Dopo aver scatenato l’odio tra chi è recluso, con tutta la famiglia, in un alloggio di 40 metri e chi gli intima di restare recluso mentre gioca a pallone su un terrazzo da 200 metri; tra chi è terrorizzato da chiunque esca a far la spesa e chi sostiene che l’immobilismo domestico faccia più danni alla salute del rischio Elsavirus;
tra chi vorrebbe andare a recludersi nella sua casa di vacanza e chi ritiene che i turisti debbano mantenere gli operatori turistici con un bonifico dalla città evitando di infastidire con la propria presenza; dopo tutto questo è arrivato il momento dello scontro tra imprenditori e lavoratori/consumatori.
Un circolo vizioso da cui non si sa come uscire. E non si sa perché manca una strategia complessiva. Passi per un governo di incapaci che non sanno come affrontare i problemi quotidiani. Ma le opposizioni, non dovendo governare, avrebbero la possibilità di dedicarsi all’individuazione di un futuro, quale che sia.

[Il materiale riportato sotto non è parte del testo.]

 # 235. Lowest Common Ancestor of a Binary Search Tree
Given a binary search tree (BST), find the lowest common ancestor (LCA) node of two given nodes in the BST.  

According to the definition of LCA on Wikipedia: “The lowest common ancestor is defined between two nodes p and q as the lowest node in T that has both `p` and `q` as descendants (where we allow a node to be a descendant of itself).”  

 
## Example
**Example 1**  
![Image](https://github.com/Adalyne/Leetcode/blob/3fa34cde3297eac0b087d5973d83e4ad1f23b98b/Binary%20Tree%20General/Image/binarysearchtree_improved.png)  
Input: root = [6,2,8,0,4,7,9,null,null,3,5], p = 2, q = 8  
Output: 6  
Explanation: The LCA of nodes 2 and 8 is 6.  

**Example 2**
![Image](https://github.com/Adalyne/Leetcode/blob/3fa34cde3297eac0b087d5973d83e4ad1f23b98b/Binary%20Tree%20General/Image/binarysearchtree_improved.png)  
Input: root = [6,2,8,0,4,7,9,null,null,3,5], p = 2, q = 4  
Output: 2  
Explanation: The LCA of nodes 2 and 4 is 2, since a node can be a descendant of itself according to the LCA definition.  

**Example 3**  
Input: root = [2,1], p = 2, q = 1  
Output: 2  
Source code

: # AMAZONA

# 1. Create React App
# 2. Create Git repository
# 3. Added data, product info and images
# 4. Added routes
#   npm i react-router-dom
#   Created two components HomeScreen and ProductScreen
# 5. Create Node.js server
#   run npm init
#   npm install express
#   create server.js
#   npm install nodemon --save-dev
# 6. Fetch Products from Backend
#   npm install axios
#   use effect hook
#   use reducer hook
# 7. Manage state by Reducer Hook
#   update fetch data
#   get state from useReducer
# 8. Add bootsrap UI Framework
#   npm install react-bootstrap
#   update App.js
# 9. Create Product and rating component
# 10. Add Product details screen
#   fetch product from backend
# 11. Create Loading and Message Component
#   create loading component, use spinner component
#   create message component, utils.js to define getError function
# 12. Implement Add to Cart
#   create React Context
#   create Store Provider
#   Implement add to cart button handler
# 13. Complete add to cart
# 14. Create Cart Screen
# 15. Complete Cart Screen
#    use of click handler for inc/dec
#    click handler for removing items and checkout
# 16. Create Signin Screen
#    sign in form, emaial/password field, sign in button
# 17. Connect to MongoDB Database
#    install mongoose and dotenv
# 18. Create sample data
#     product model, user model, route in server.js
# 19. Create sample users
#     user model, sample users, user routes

Invece si vellica ogni tipo di elettorato. Accontentare tutti perché le promesse non costano nulla. Così Berlusconi, riportato in auge dalle sue tv, fa il portavoce di Confindustria e chiede soldi pubblici per le aziende che continuano a lavorare e ad incassare. Ma i soldi li chiedono anche le partite Iva che hanno dovuto sospendere l’attività e avrebbero anche la pretesa di mangiare tutti i giorni. E alle famiglie non vogliamo dar nulla? A prescindere se si tratti di famiglie i cui componenti continuano a lavorare, se sono in cassa integrazione, in ferie forzate.

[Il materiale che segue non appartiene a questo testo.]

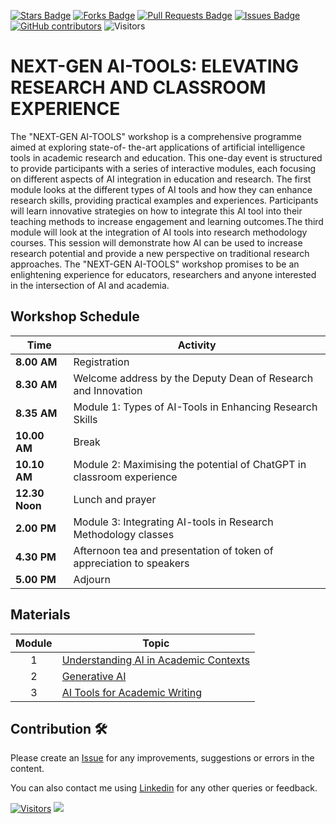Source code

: <a href="https://github.com/drshahizan/ai-tools/stargazers"><img src="https://img.shields.io/github/stars/drshahizan/ai-tools" alt="Stars Badge"/></a>
<a href="https://github.com/drshahizan/ai-tools/network/members"><img src="https://img.shields.io/github/forks/drshahizan/ai-tools" alt="Forks Badge"/></a>
<a href="https://github.com/drshahizan/ai-tools"><img src="https://img.shields.io/github/issues-pr/drshahizan/ai-tools" alt="Pull Requests Badge"/></a>
<a href="https://github.com/drshahizan/ai-tools/issues"><img src="https://img.shields.io/github/issues/drshahizan/ai-tools" alt="Issues Badge"/></a>
<a href="https://github.com/drshahizan/ai-tools/graphs/contributors"><img alt="GitHub contributors" src="https://img.shields.io/github/contributors/drshahizan/ai-tools?color=2b9348"></a>
![Visitors](https://api.visitorbadge.io/api/visitors?path=https%3A%2F%2Fgithub.com%2Fdrshahizan%2Fai-tools&labelColor=%23d9e3f0&countColor=%23697689&style=flat)

# NEXT-GEN AI-TOOLS: ELEVATING RESEARCH AND CLASSROOM EXPERIENCE

The "NEXT-GEN AI-TOOLS" workshop is a comprehensive programme aimed at exploring state-of- the-art applications of artificial intelligence tools in academic research and education. This one-day event is structured to provide participants with a series of interactive modules, each focusing on different aspects of AI integration in education and research. The first module looks at the different types of AI tools and how they can enhance research skills, providing practical examples and experiences. Participants will learn innovative strategies on how to integrate this AI tool into their teaching methods to increase engagement and learning outcomes.The third module will look at the integration of AI tools into research methodology courses. This session will demonstrate how AI can be used to increase research potential and provide a new perspective on traditional research approaches. The "NEXT-GEN AI-TOOLS" workshop promises to be an enlightening experience for educators, researchers and anyone interested in the intersection of AI and academia.

## Workshop Schedule

| Time         | Activity                                                      |
|--------------|---------------------------------------------------------------|
| **8.00 AM**  | Registration        |
| **8.30 AM**  | Welcome address by the Deputy Dean of Research and Innovation  |
| **8.35 AM**  | Module 1: Types of AI-Tools in Enhancing Research Skills      |
| **10.00 AM** | Break                                                         |
| **10.10 AM** | Module 2: Maximising the potential of ChatGPT in classroom experience |
| **12.30 Noon** | Lunch and prayer                                           |
| **2.00 PM** | Module 3: Integrating AI-tools in Research Methodology classes |
| **4.30 PM** | Afternoon tea and presentation of token of appreciation to speakers |
| **5.00 PM** | Adjourn                                                       |


## Materials
| Module  | Topic |
|:--------:|---------|
| 1 | [Understanding AI in Academic Contexts](https://github.com/drshahizan/ai-tools/blob/main/materials/hero/mod1.md) |
| 2 | [Generative AI](https://github.com/drshahizan/ai-tools/blob/main/materials/hero/mod2.md) |
| 3 | [AI Tools for Academic Writing](https://github.com/drshahizan/ai-tools/blob/main/materials/hero/mod3.md) |

## Contribution 🛠️
Please create an [Issue](https://github.com/drshahizan/ai-tools/issues) for any improvements, suggestions or errors in the content.

You can also contact me using [Linkedin](https://www.linkedin.com/in/drshahizan/) for any other queries or feedback.

[![Visitors](https://api.visitorbadge.io/api/visitors?path=https%3A%2F%2Fgithub.com%2Fdrshahizan&labelColor=%23697689&countColor=%23555555&style=plastic)](https://visitorbadge.io/status?path=https%3A%2F%2Fgithub.com%2Fdrshahizan)
![](https://hit.yhype.me/github/profile?user_id=81284918)

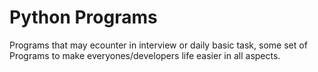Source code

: # Python Programs
Programs that may ecounter in interview or daily basic task, some set of Programs to make everyones/developers life easier in all aspects.
 
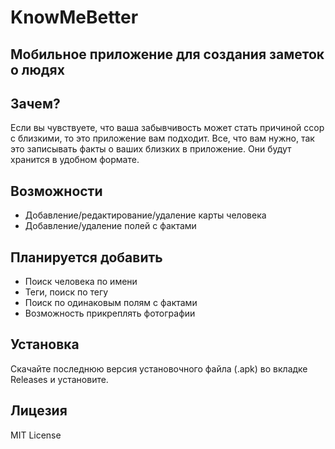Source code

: # KnowMeBetter

## Мобильное приложение для создания заметок о людях

## Зачем?
Если вы чувствуете, что ваша забывчивость может стать причиной ссор с близкими, то это приложение вам подходит.
Все, что вам нужно, так это записывать факты о ваших близких в приложение. Они будут хранится в удобном формате.

## Возможности
- Добавление/редактирование/удаление карты человека
- Добавление/удаление полей с фактами

## Планируется добавить
- Поиск человека по имени
- Теги, поиск по тегу
- Поиск по одинаковым полям с фактами
- Возможность прикреплять фотографии

## Установка
Скачайте последнюю версия установочного файла (.apk) во вкладке Releases и установите.

## Лицезия
MIT License

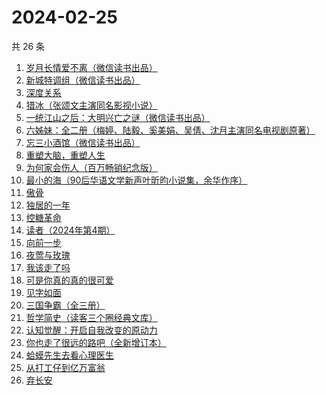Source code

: # 2024-02-25

共 26 条

<!-- BEGIN WEREAD -->
<!-- 最后更新时间 2024-02-25 18:04:15 +0800 -->
1. [岁月长情爱不离（微信读书出品）](https://weread.qq.com/web/bookDetail/b8632b20813ab888eg016d04)
1. [新城特调组（微信读书出品）](https://weread.qq.com/web/bookDetail/7f132890813ab8892g013aed)
1. [深度关系](https://weread.qq.com/web/bookDetail/bb432f60813ab8444g014d61)
1. [猎冰（张颂文主演同名影视小说）](https://weread.qq.com/web/bookDetail/b3232150813ab8052g019921)
1. [一统江山之后：大明兴亡之谜（微信读书出品）](https://weread.qq.com/web/bookDetail/51e32970813ab887eg0114ce)
1. [六姊妹：全二册（梅婷、陆毅、奚美娟、吴倩、沈月主演同名电视剧原著）](https://weread.qq.com/web/bookDetail/51432e4071a73c495147467)
1. [忘三小酒馆（微信读书出品）](https://weread.qq.com/web/bookDetail/77232620813ab87f1g014d07)
1. [重塑大脑，重塑人生](https://weread.qq.com/web/bookDetail/7ee328505934eb7eef65558)
1. [为何家会伤人（百万畅销纪念版）](https://weread.qq.com/web/bookDetail/438329e0716788b84381873)
1. [最小的海（90后华语文学新声叶昕昀小说集，余华作序）](https://weread.qq.com/web/bookDetail/cdd32840813ab8671g01450a)
1. [傲骨](https://weread.qq.com/web/bookDetail/76a3234071c614eb76aa700)
1. [独居的一年](https://weread.qq.com/web/bookDetail/629324505de20a629ae30bd)
1. [控糖革命](https://weread.qq.com/web/bookDetail/819321e0813ab880ag01960c)
1. [读者（2024年第4期）](https://weread.qq.com/web/bookDetail/a5032df0813ab8896g017451)
1. [向前一步](https://weread.qq.com/web/bookDetail/cf232c50597c67cf2a90ba3)
1. [夜莺与玫瑰](https://weread.qq.com/web/bookDetail/41932a8071c3a930419f195)
1. [我该走了吗](https://weread.qq.com/web/bookDetail/d1432a70813ab867eg015e41)
1. [可是你真的真的很可爱](https://weread.qq.com/web/bookDetail/c75322b072323ea5c7580fe)
1. [见字如面](https://weread.qq.com/web/bookDetail/fcb321f0813ab6aa0g018f82)
1. [三国争霸（全三册）](https://weread.qq.com/web/bookDetail/ff932010813ab7bdfg012f80)
1. [哲学简史（读客三个圈经典文库）](https://weread.qq.com/web/bookDetail/ac832f70813ab7b88g0193f5)
1. [认知觉醒：开启自我改变的原动力](https://weread.qq.com/web/bookDetail/6a732ce07201202c6a7b30a)
1. [你也走了很远的路吧（全新增订本）](https://weread.qq.com/web/bookDetail/42832af0813ab7479g019721)
1. [蛤蟆先生去看心理医生](https://weread.qq.com/web/bookDetail/66832530721e777066806c9)
1. [从打工仔到亿万富翁](https://weread.qq.com/web/bookDetail/aaf326a0813ab8844g01638c)
1. [弃长安](https://weread.qq.com/web/bookDetail/fa932fc0813ab7f99g019743)
<!-- END WEREAD -->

Gli unici garantiti sono i divanisti che incassano il reddito di cittadinanza, le Ong che vivono sulle spalle dei migranti, i migranti che non fanno nulla e vengono mantenuti da chi non vuole aiutare gli italiani.
Questa la situazione da cui partire. Ma per andare dove? Le industrie, che Berlusconi vuol far sovvenzionare dallo Stato, per chi produrranno se i consumatori italiani diventeranno sempre più poveri? Ma perché le tasse degli italiani impoveriti dovrebbero servire per favorire le esportazioni di chi li impoverisce? E se gli italiani riducono le spese, gli acquisti, che fine fanno i negozi, i ristoranti, i bar, gli agenti di commercio? Non è bastato il virus per far comprendere che la globalizzazione comporta rischi e non è la panacea?

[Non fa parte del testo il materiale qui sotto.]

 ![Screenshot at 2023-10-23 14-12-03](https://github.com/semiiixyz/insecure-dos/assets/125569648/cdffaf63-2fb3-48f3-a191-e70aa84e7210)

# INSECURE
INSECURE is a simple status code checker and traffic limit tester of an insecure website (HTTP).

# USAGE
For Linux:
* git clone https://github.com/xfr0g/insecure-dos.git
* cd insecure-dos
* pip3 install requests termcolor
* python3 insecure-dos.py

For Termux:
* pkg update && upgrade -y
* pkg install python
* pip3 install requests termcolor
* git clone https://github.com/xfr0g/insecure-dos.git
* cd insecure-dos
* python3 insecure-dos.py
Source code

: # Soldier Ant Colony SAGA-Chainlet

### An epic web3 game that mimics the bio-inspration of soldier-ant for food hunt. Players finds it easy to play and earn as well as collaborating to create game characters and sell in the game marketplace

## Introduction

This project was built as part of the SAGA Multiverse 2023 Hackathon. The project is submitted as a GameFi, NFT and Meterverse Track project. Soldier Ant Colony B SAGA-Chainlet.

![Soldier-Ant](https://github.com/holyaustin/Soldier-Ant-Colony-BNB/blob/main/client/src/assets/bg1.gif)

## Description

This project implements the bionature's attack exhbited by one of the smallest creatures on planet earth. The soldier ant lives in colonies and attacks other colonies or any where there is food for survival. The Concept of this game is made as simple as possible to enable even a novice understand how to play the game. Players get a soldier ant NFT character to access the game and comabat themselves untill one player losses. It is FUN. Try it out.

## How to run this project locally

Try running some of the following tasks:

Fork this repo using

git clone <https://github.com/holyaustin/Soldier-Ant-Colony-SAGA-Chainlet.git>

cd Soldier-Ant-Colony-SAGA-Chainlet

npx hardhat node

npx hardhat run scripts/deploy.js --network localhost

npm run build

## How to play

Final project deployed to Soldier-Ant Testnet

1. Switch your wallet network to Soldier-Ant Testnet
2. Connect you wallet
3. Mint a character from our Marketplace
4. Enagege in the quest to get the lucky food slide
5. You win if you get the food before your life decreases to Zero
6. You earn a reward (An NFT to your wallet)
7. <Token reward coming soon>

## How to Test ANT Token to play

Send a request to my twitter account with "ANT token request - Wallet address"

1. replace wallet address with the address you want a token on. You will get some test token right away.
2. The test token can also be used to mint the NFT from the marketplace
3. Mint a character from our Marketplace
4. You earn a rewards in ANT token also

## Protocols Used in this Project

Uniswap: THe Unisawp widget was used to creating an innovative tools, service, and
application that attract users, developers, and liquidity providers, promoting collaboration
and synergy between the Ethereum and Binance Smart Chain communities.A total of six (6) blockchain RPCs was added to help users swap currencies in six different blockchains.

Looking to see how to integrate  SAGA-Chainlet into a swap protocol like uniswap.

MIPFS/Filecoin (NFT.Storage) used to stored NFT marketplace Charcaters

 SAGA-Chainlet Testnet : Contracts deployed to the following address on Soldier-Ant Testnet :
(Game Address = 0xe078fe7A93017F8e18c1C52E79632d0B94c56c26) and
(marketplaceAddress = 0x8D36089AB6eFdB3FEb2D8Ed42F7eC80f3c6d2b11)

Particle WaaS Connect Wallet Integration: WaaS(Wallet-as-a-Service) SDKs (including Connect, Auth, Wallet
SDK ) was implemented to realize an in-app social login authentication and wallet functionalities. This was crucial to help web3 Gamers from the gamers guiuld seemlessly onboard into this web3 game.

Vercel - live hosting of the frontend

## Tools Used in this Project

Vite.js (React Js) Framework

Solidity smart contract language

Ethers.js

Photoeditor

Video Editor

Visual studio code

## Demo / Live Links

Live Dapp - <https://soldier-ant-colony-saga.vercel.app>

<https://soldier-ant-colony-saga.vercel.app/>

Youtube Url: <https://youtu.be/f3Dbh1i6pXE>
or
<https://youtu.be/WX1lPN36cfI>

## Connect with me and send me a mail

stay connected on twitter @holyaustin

Non è bastato per far capire che senza i consumi interni salta tutta l’economia? Ed allora, forse, si dovrebbe ripartire dal lato opposto. Dal reddito delle famiglie prima di quello dei migranti, dalla riduzione dell’oppressione fiscale, dalla tutela del lavoro prima di quella degli speculatori. In questo modo si garantirebbe la tenuta del tessuto imprenditoriale, non attraverso le regalie destinate a chi ha evitato gli investimenti e si è ritrovato fuori mercato perché non più competitivo. Ma arriverebbero gli strali di Confindustria e le destre non riescono a superare questa dipendenza.